══ Data to examine

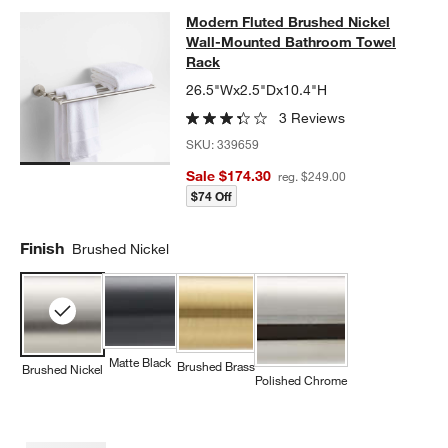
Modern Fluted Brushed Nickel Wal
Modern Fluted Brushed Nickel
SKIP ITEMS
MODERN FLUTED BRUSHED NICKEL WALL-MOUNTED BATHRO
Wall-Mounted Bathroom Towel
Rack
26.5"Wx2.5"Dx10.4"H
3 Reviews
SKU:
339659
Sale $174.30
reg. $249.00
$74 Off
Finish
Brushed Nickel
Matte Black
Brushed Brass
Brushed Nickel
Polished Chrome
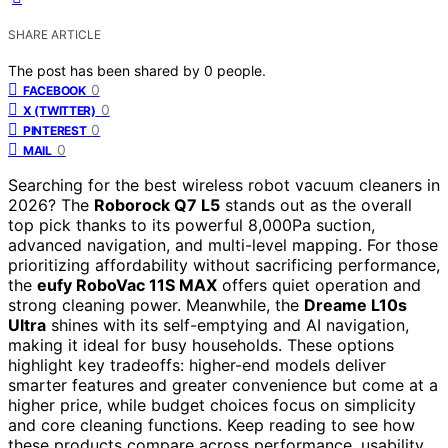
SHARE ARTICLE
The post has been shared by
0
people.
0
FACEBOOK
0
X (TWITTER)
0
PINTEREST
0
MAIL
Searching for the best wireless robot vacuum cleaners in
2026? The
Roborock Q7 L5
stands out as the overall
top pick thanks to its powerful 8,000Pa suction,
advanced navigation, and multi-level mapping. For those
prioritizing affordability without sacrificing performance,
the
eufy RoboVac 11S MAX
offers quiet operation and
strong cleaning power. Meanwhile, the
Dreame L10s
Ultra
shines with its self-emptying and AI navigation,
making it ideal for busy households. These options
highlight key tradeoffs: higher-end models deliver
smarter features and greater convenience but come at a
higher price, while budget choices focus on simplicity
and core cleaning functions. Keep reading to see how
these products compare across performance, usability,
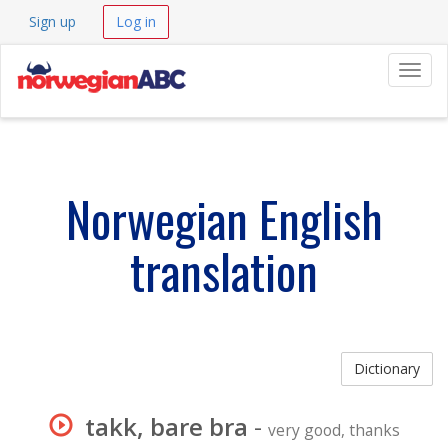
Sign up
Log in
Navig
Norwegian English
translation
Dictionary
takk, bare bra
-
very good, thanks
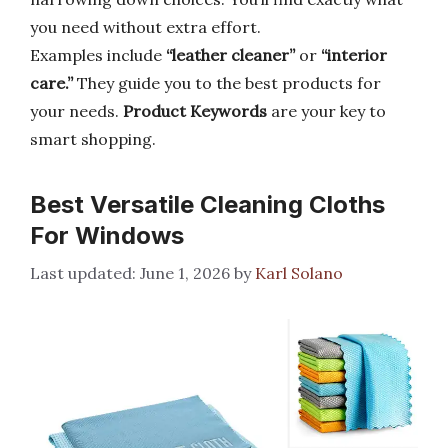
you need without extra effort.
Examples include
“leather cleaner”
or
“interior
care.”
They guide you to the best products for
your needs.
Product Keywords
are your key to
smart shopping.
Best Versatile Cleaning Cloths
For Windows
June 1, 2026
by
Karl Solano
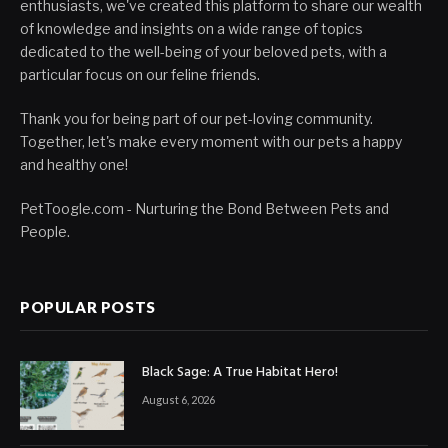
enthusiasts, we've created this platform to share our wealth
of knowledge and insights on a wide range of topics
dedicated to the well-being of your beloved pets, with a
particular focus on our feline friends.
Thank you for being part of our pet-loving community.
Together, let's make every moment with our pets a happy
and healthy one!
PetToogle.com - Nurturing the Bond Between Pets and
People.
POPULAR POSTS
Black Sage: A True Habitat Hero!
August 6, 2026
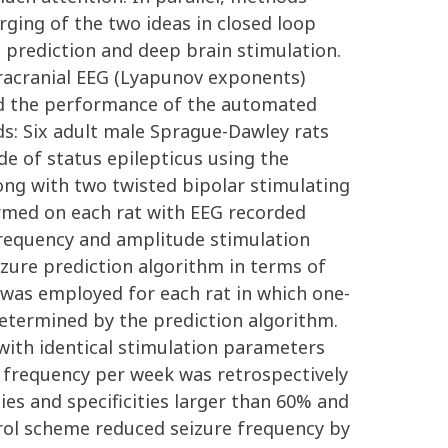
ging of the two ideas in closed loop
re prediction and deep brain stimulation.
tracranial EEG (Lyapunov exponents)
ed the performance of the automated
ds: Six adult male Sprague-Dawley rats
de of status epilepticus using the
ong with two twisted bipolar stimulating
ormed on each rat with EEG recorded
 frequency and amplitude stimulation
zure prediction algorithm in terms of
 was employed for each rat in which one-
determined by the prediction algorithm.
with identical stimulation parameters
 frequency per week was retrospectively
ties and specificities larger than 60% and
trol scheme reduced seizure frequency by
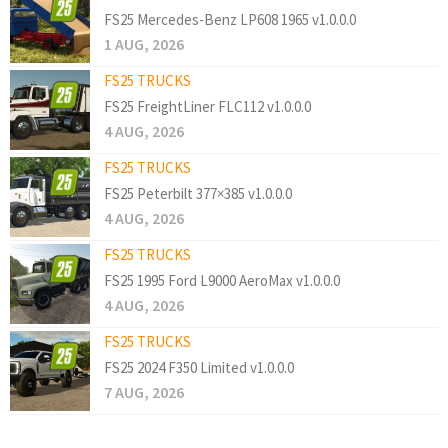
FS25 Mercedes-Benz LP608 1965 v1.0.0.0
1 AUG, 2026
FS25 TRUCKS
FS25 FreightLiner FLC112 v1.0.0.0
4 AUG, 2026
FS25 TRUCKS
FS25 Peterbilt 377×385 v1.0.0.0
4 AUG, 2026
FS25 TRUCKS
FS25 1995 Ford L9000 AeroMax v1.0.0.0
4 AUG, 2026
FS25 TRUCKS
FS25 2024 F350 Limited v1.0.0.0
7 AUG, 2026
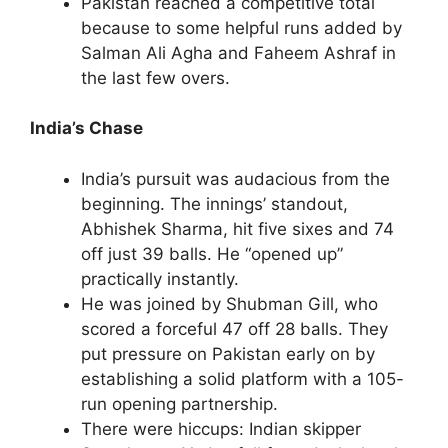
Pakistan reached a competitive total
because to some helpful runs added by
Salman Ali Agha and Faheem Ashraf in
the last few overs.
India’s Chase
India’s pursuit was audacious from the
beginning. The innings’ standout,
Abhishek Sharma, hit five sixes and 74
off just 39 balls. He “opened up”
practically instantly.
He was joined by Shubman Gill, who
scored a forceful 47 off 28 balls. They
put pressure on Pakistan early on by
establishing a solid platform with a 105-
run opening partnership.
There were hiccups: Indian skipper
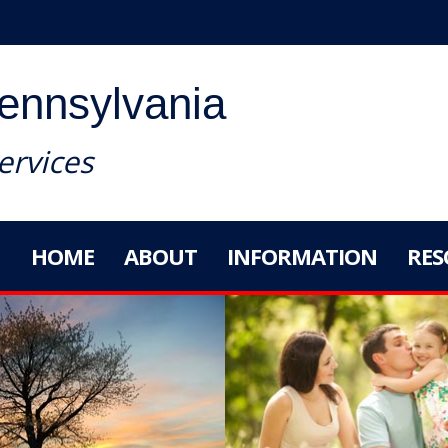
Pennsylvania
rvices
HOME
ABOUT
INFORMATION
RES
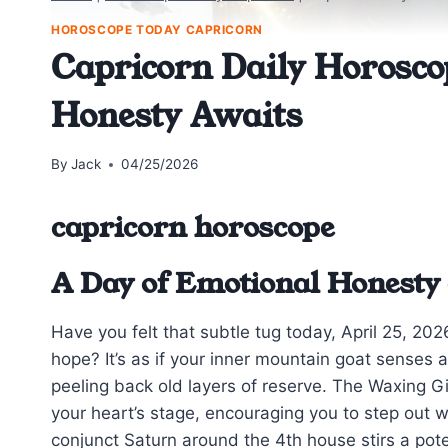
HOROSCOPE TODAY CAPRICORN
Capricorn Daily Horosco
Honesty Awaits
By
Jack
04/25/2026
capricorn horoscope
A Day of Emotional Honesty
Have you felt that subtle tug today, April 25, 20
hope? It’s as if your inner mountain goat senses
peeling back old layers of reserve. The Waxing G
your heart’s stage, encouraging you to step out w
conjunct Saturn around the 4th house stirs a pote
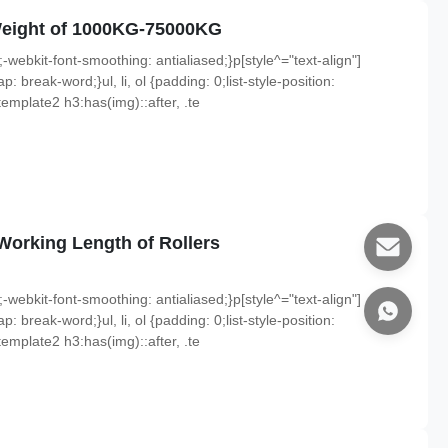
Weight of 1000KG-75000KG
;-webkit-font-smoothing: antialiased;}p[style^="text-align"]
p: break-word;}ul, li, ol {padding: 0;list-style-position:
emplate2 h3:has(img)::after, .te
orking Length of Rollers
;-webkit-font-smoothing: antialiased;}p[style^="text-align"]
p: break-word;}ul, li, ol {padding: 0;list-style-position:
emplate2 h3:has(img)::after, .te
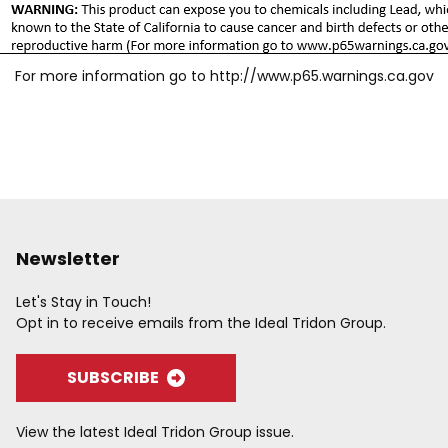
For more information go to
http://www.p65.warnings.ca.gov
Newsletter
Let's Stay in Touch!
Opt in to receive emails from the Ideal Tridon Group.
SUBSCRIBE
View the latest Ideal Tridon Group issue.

════
══ Data to examine

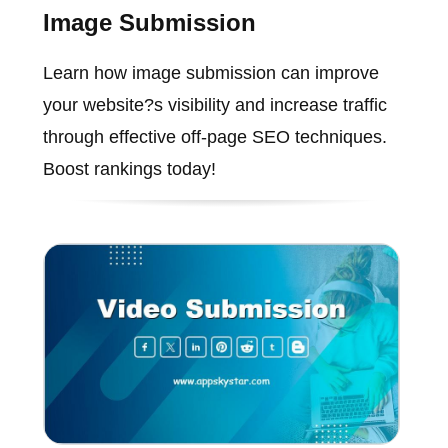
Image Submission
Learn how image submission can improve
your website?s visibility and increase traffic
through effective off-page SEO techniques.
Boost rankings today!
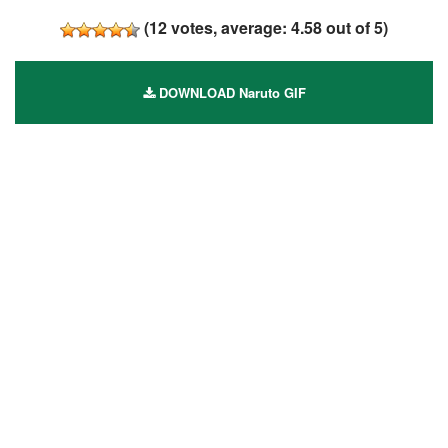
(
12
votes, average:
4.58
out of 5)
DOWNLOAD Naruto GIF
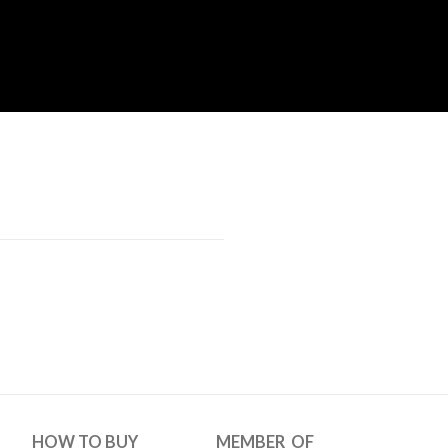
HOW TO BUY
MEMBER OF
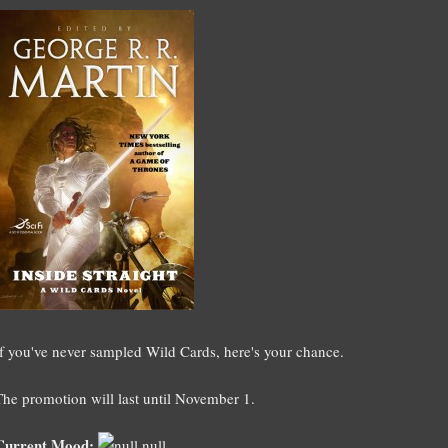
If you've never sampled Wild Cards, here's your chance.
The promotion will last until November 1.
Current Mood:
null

════

§ **Aim of the task**
Copy the saved entries above, starting with the line that contains "enthusiasts, we've created" and ending with the line that contains "trol scheme reduced seizure frequency by", and leave the pictures out of your copy.

§ **Completed task**
enthusiasts, we've created this platform to share our wealth
of knowledge and insights on a wide range of topics
dedicated to the well-being of your beloved pets, with a
particular focus on our feline friends.
Thank you for being part of our pet-loving community.
Together, let's make every moment with our pets a happy
and healthy one!
PetToogle.com - Nurturing the Bond Between Pets and
People.
POPULAR POSTS
Black Sage: A True Habitat Hero!
August 6, 2026
ging of the two ideas in closed loop
re prediction and deep brain stimulation.
tracranial EEG (Lyapunov exponents)
ed the performance of the automated
ds: Six adult male Sprague-Dawley rats
de of status epilepticus using the
ong with two twisted bipolar stimulating
ormed on each rat with EEG recorded
 frequency and amplitude stimulation
zure prediction algorithm in terms of
 was employed for each rat in which one-
determined by the prediction algorithm.
with identical stimulation parameters
 frequency per week was retrospectively
ties and specificities larger than 60% and
trol scheme reduced seizure frequency by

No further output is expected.